Loss of that consumer behavior trait in-store impacts categories differently. Fashion apparel and accessories, for example, tend to benefit from last-minute shopping impulses. Indeed, the pandemic has already been particularly hard on apparel, which is expected to struggle through the holiday shopping season, according to Craig R. Johnson, president of Customer Growth Partners.

Johnson said it’s been a “hardlines holiday” with consumer electronics and appliances garnering the most dollars. In regard to digital sales, he said it will “continue to expand at a strong double-digit pace, far outpacing other categories, and comprising almost 70 percent of the aggregate increase in holiday sales.” Johnson has the holiday shopping season pegged to deliver a robust 5.8 percent gain.

For traditional retailers that have not made investments in digitalization, this season will prove to be especially challenging.

Lapinsky said the companies that are winning are the ones that have made “big investments in digital, in infrastructure, in curbside pickup, in connecting with their consumer and making sure they have the product available where they want to pick it up or how they want to shop.”

“There are many retailers that didn’t make those investments early and before COVID-19, and they’re definitely feeling the impact of it,” she explained. “Many of the same retailers who didn’t make the investment are the ones that were more hurt from the pandemic, because they were shut down or not deemed essential or because they’re in malls and nobody wants to go to the mall, they don’t have a good enough online presence. It’s very grim for many retailers out there.”

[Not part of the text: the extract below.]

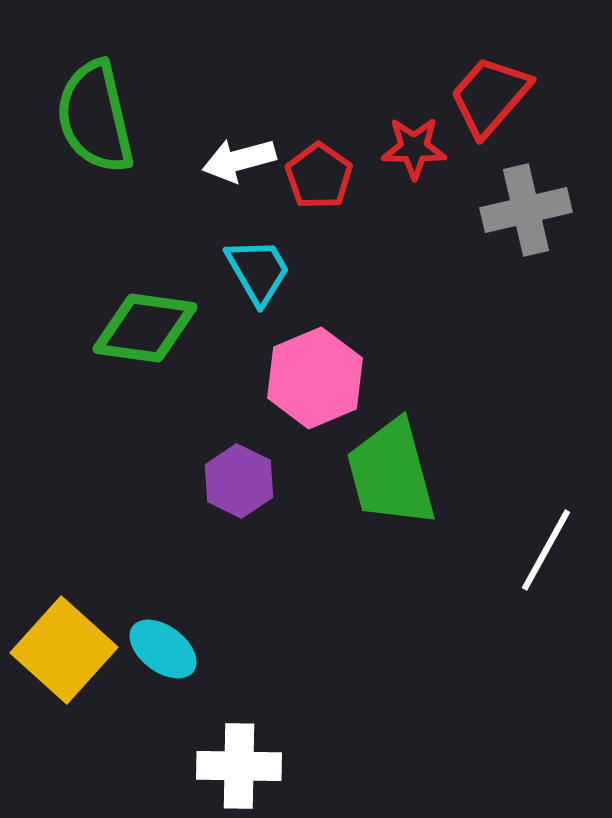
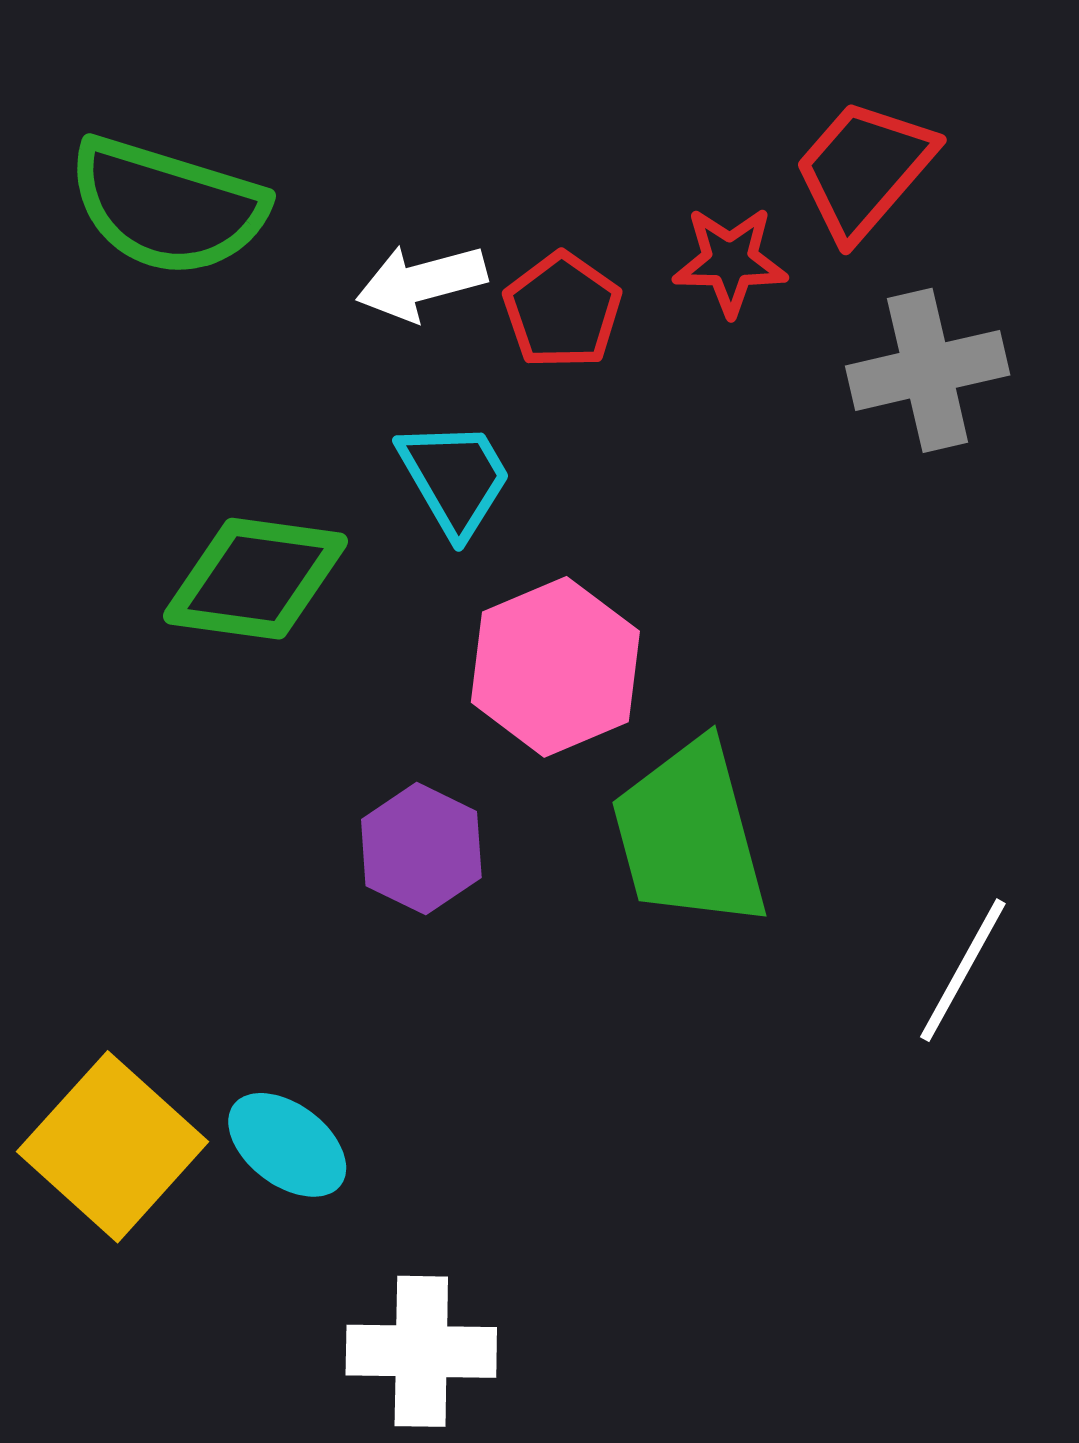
green semicircle: (95, 117) -> (167, 206), turned -60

Is there hope for physical retail? Yes, according to Liad Agmon, chief executive officer of experience optimization platform Dynamic Yield. Agmon’s company said “brands can begin to restore value to physical retail stores by delivering more in-store digital experiences and by giving customers new, exciting non-transactional reasons to visit a store.”

Examples include leveraging data to identify customers and then “provide them with personalized experiences as they enter a store.” It also means “redesigning store layouts to incorporate interactive elements for customers to engage with.” Agmon said the future of physical retail “relies on delivering unique experiences to make visiting stores more attractive than ever before.”